─── RAW RECORDS

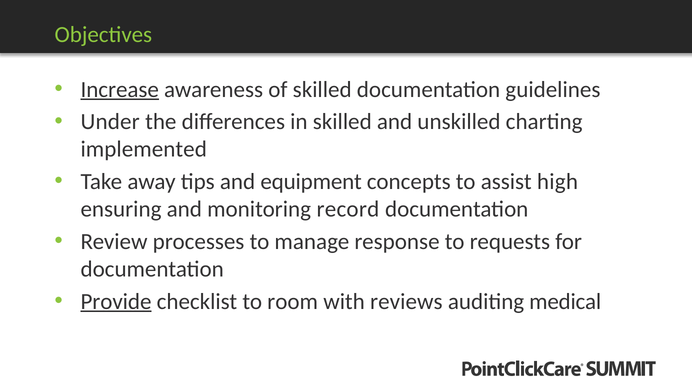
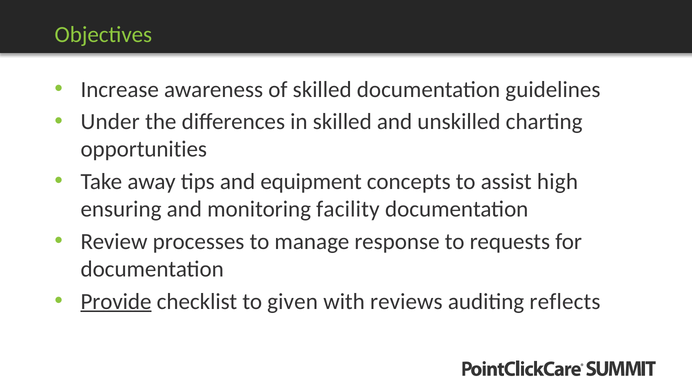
Increase underline: present -> none
implemented: implemented -> opportunities
record: record -> facility
room: room -> given
medical: medical -> reflects
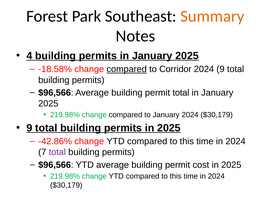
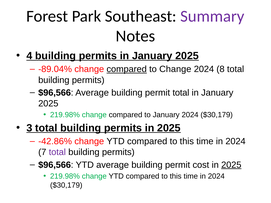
Summary colour: orange -> purple
-18.58%: -18.58% -> -89.04%
to Corridor: Corridor -> Change
2024 9: 9 -> 8
9 at (29, 128): 9 -> 3
2025 at (231, 165) underline: none -> present
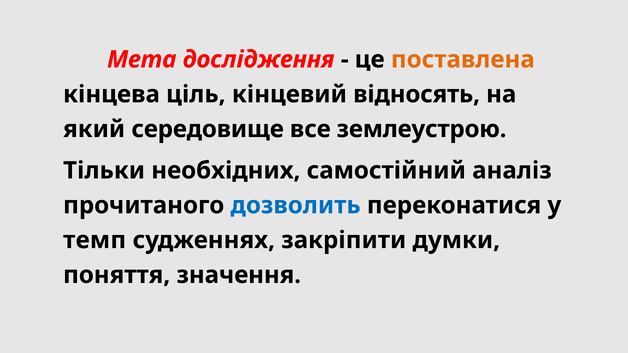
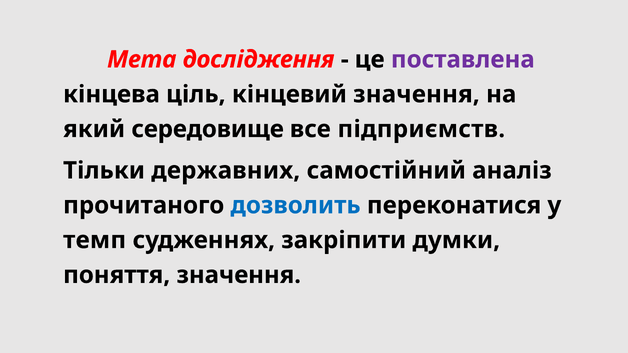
поставлена colour: orange -> purple
кінцевий відносять: відносять -> значення
землеустрою: землеустрою -> підприємств
необхідних: необхідних -> державних
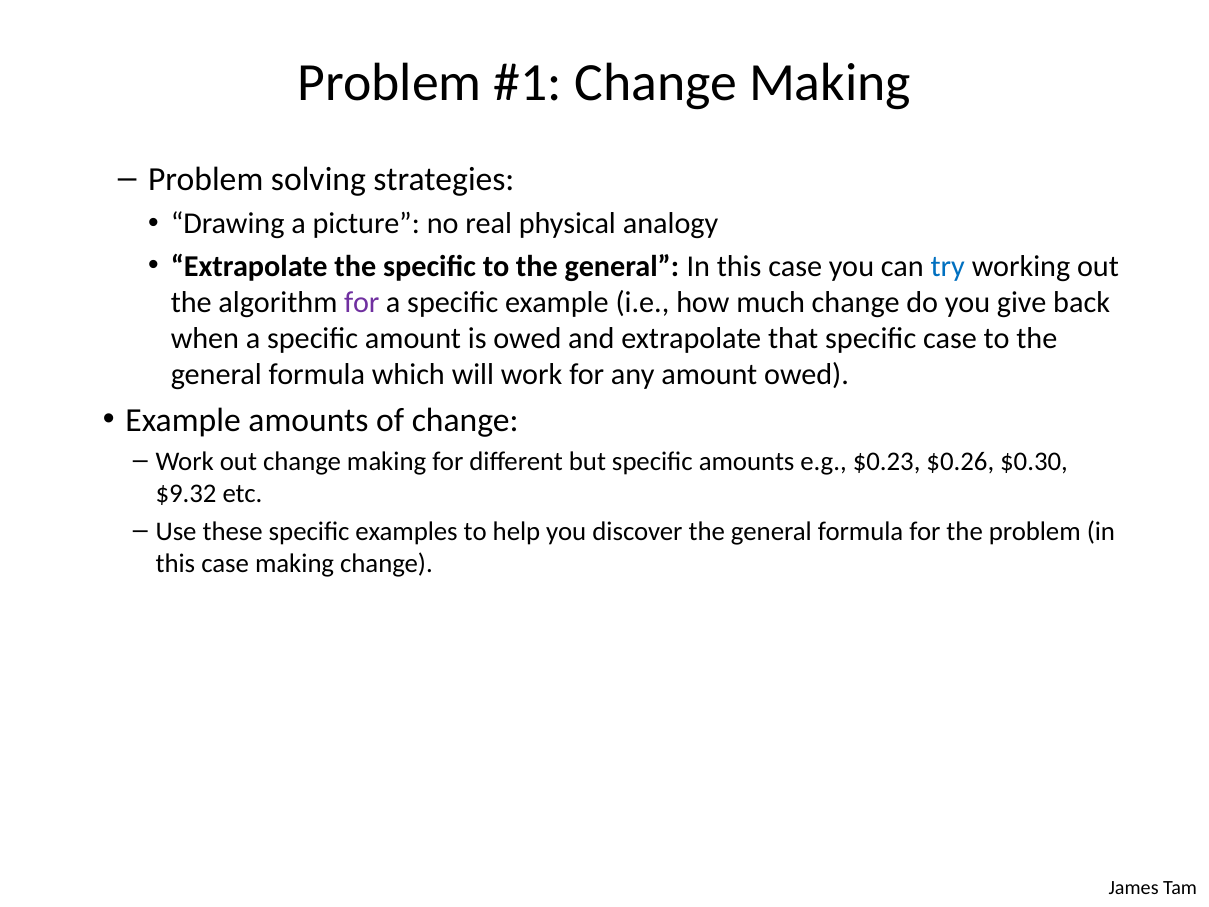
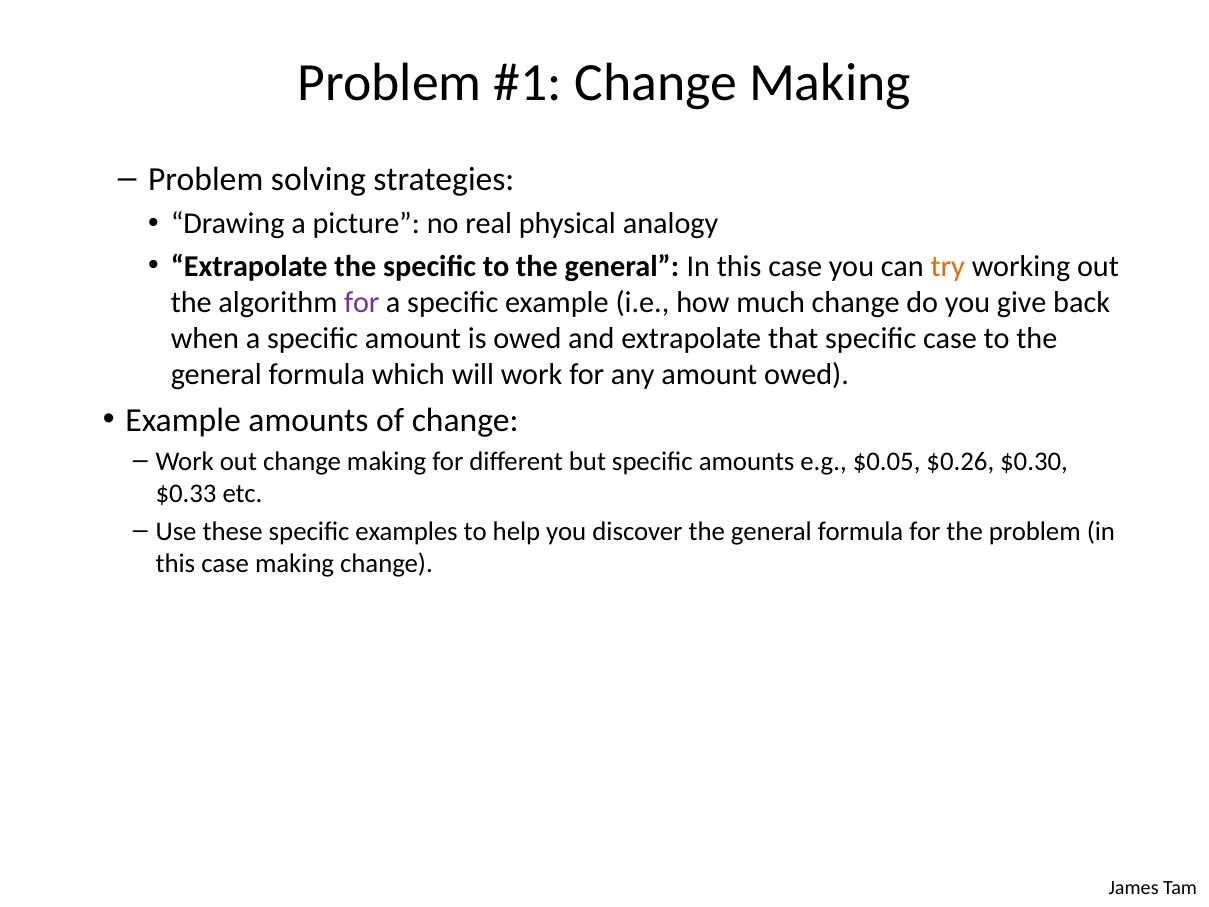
try colour: blue -> orange
$0.23: $0.23 -> $0.05
$9.32: $9.32 -> $0.33
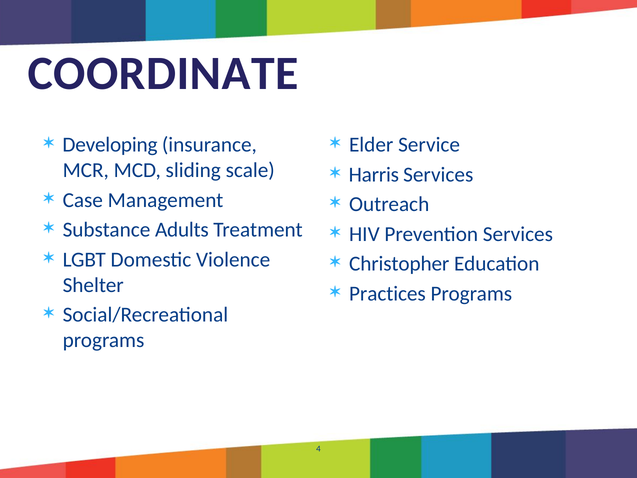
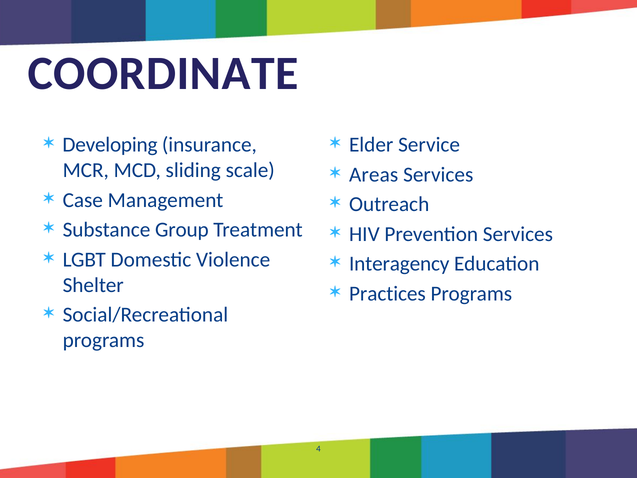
Harris: Harris -> Areas
Adults: Adults -> Group
Christopher: Christopher -> Interagency
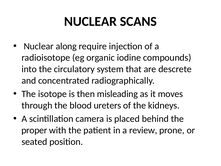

──────

GOAL :: State how many lines in the listing above contain the word "underline". Reply with the number only.

THE OUTPUT :: 2